O esforço é motivado por benefícios políticos, uma vez que tanto o governo mexicano quanto o norte-americano veem na assinatura de um acordo antes das eleições uma oportunidade de exibir uma vitória política, especialmente diante do risco de perda do controle do Congresso pelo Partido Republicano, liderado pelo presidente Donald Trump. Autoridades mexicanas destacam que o governo da presidente Claudia Sheinbaum, que apresentou recentemente seu orçamento para 2027, considera a assinatura de um tratado comercial crucial para assegurar a estabilidade dos mercados e reforçar a confiança dos investidores em meio a preocupações econômicas e à deterioração da classificação de crédito do país.

Embora não exista um prazo formal estabelecido, o governo mexicano enfatiza a importância de avançar rapidamente, dada a fragilidade econômica e o cenário político interno. Um porta-voz do Ministério da Economia do México afirmou que “não há prazos específicos neste momento”, reforçando o compromisso do país com o diálogo contínuo com Washington. As autoridades americanas, incluindo o Representante Comercial dos EUA e a Casa Branca, ainda não se pronunciaram oficialmente sobre o andamento das negociações.

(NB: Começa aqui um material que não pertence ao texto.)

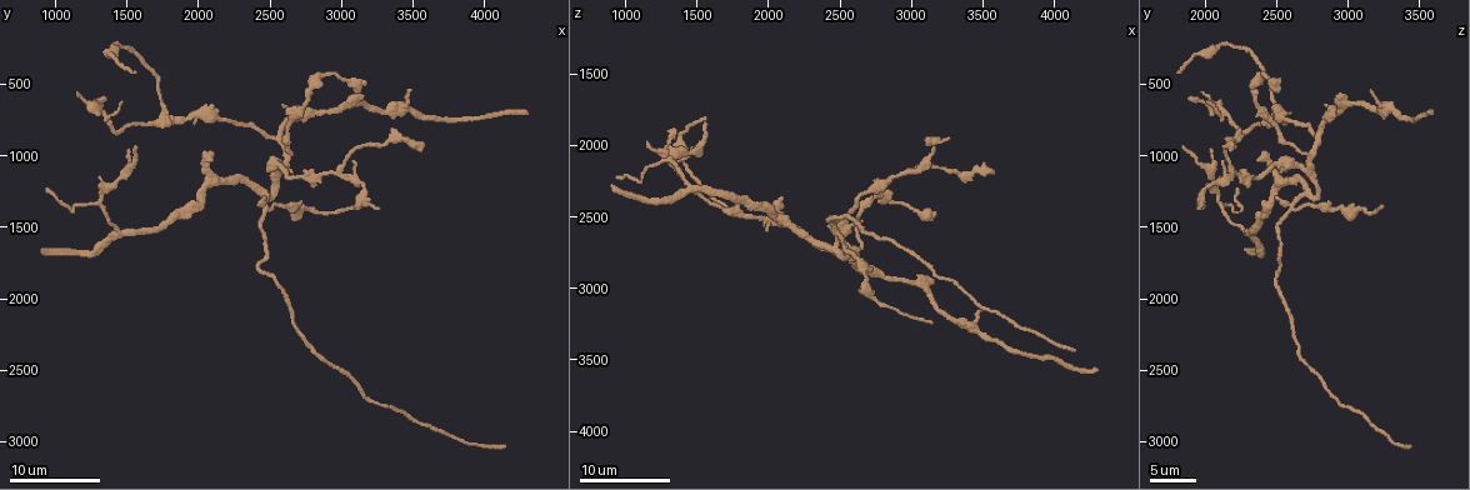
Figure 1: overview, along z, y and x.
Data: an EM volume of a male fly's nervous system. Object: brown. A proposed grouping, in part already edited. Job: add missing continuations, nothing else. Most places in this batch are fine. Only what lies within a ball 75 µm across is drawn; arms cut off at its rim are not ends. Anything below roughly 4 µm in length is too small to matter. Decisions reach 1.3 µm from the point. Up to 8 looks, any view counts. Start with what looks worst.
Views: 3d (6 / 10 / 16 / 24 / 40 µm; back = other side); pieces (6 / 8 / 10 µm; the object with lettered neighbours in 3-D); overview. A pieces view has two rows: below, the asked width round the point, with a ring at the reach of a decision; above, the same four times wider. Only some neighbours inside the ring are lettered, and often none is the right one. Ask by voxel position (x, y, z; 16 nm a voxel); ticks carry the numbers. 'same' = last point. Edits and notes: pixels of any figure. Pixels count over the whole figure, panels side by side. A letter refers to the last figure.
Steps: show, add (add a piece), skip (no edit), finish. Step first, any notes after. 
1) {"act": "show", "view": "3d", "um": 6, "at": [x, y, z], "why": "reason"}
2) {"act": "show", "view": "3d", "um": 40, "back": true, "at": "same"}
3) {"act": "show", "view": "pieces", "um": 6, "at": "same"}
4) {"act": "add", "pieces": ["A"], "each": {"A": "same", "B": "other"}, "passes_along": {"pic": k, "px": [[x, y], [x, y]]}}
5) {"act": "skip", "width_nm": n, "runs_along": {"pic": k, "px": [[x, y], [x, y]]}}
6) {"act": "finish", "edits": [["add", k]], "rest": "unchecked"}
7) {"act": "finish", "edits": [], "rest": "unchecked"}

A iniciativa do México ocorre em um contexto de tensões comerciais crescentes, especialmente após o fracasso das negociações com o Canadá, que resultou na imposição de tarifas por parte de Washington sobre bebidas alcoólicas, motocicletas e laticínios canadenses, além de uma resposta de Ottawa de igualar as tarifas americanas. Essa disputa tarifária reforçou a estratégia mexicana de evitar confrontos diretos com os EUA, apostando na cooperação para obter concessões tarifárias.

No cenário das negociações, o ritmo acelerado foi evidenciado pela reunião virtual entre o secretário de Comércio dos EUA, Howard Lutnick, e a governadora mexicana Claudia Sheinbaum, ocorrida na quinta-feira, dia 10, menos de duas semanas após a proposta de legislação de Sheinbaum que ampliaria os poderes do governo mexicano para analisar e bloquear aquisições estrangeiras de empresas nacionais. Essa medida é vista como uma resposta às pressões dos EUA por maior rigor na análise de investimentos chineses.

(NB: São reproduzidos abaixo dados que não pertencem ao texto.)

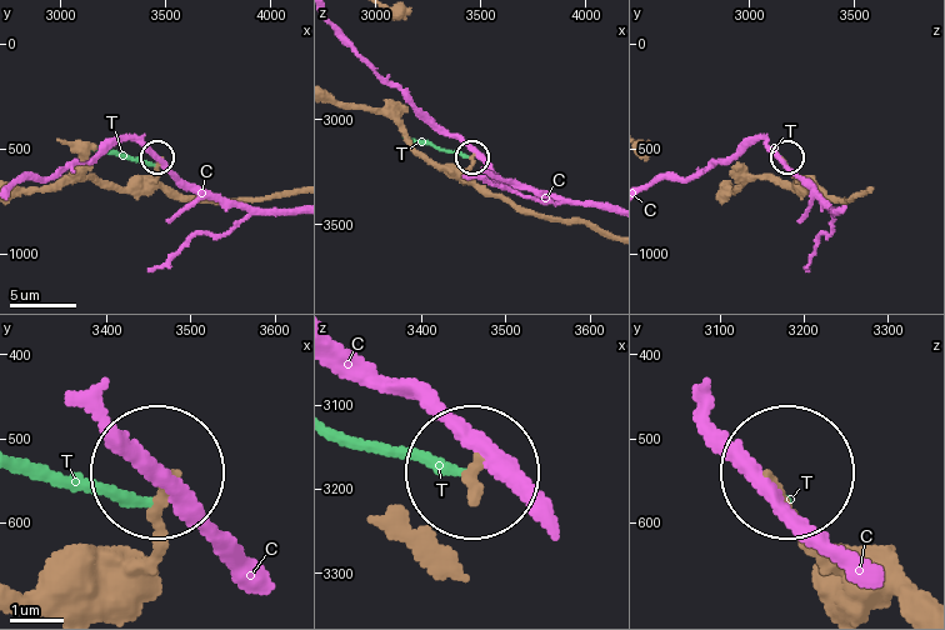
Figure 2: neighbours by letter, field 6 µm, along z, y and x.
{"act": "skip", "each": {"C": "other", "T": "other"}, "runs_along": {"pic": 2, "px": [[720, 200], [756, 178], [796, 188], [786, 163]]}, "found": "none of them fits"}

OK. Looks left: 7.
{"act": "show", "view": "pieces", "um": 10, "at": [3120, 1340, 3220], "why": "free end"}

As negociações também envolvem o futuro do pacto USMCA, que regula o comércio entre EUA, México e Canadá. O acordo, que foi renovado em 2020 por um período de 16 anos, enfrenta incertezas desde julho, quando os EUA sinalizaram a possibilidade de não renová-lo por mais tempo, embora o tratado continue vigente com revisões anuais. O governo Trump tem utilizado esse instrumento para pressionar por concessões adicionais de ambos os países, especialmente em relação às tarifas da Seção 232, que impõem tarifas de 50% sobre aço mexicano e canadense e de 25% sobre veículos.

Antes do colapso nas negociações com o Canadá, havia expectativas de que Washington pudesse oferecer ao México condições semelhantes às discutidas com Ottawa, incluindo uma tarifa de 15% sobre veículos importados, com possibilidade de redução adicional mediante aumento do conteúdo americano, elevando a taxa efetiva para cerca de 7%. Para isso, o México estaria disposto a ceder às exigências americanas por maior conteúdo local, especialmente em motores, eletrônicos e software, embora oficialmente continue resistindo a imposições explícitas nesse sentido.

A estratégia mexicana também busca evitar o isolamento provocado pelas tarifas da Seção 232, que atualmente impõem tarifas de 50% sobre aço e 25% sobre veículos de países como Canadá e México. Essas tarifas, justificadas por razões de segurança nacional, têm impactado significativamente o comércio automotivo na região. Washington tem negociado tarifas menores com outros parceiros, como Japão, União Europeia, Coreia do Sul e Reino Unido, o que alimenta a expectativa de que uma solução possa ser alcançada em breve para o México.

De acordo com especialistas, um acordo provisório com os EUA poderia não apenas reduzir os custos para os consumidores americanos, mas também consolidar uma vitória política para o governo Trump, que poderia atribuir ao Canadá a responsabilidade pelo impasse. Contudo, obstáculos permanecem, especialmente a resistência do México às exigências de conteúdo local explícito, além das complexidades envolvendo o alinhamento de interesses comerciais e estratégicos entre os dois países.